To prove : $P(m+1)$ is true.

That is,

$1.3+3.5+\ldots+(2 m+1)(2 m+3)=\frac{(m+1)\left[4(m+1)^{2}+6(m+1)-1\right]}{3}$

Now, $P(m)$ is equal to:

$1.3+3.5+\ldots+(2 m-1)(2 m+1)=\frac{m\left(4 m^{2}+6 m-1\right)}{3}$

$\Rightarrow 1.3+3.5+\ldots+(2 m-1)(2 m+1)+(2 m+1)(2 m+3)=\frac{m\left(4 m^{2}+6 m-1\right)}{3}$

$+(2 m+1)(2 m+3) \quad$ [Adding $(2 m+1)(2 m+3)$ to both sides]

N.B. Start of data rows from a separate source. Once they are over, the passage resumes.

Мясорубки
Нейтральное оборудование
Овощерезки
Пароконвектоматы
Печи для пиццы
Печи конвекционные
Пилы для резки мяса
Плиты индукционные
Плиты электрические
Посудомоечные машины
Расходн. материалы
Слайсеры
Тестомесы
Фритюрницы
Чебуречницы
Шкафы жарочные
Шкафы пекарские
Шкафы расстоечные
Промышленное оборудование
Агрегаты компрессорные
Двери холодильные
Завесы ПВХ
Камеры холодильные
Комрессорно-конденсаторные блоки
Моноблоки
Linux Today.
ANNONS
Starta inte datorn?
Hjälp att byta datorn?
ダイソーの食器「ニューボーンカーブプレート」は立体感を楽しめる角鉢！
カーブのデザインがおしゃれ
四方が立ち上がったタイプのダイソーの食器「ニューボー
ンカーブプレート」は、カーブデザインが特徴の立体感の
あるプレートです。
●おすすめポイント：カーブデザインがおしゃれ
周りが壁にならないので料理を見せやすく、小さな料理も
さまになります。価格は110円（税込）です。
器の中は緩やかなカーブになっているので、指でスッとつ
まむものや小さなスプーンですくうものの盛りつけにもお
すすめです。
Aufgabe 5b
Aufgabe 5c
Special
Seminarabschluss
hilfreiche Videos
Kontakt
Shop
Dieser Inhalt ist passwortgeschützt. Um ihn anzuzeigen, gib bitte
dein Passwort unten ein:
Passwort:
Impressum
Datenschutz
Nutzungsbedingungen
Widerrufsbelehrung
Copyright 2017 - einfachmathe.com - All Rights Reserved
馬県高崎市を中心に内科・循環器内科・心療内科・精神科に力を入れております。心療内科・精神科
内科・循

$\Rightarrow P(m+1)=\frac{m\left(4 m^{2}+6 m-1\right)+3\left(4 m^{2}+8 m+3\right)}{3}$

$\Rightarrow P(m+1)=\frac{4 m^{3}+6 m^{2}-m+12 m^{2}+24 m+9}{3}=\frac{4 m^{3}+18 m^{2}+23 m+9}{3}$

$\Rightarrow P(m+1)=\frac{4 m\left(m^{2}+2 m+1\right)+10 m^{2}+19 m+9}{3}$

$=\frac{4 m(m+1)^{2}+(10 m+9)(m+1)}{3}$

$=\frac{(m+1)[4 m(m+1)+10 m+9]}{3}$

$=\frac{(m+1)}{3}\left(4 m^{2}+8 m+4+6 m+5\right)$

$=\frac{(m+1)\left[4(m+1)^{2}+6(m+1)-1\right]}{3}$

Thus, $P(m+1)$ is true.

By the principle of $m$ athematical $i$ nduction, $P(n)$ is true for all $n \in N$.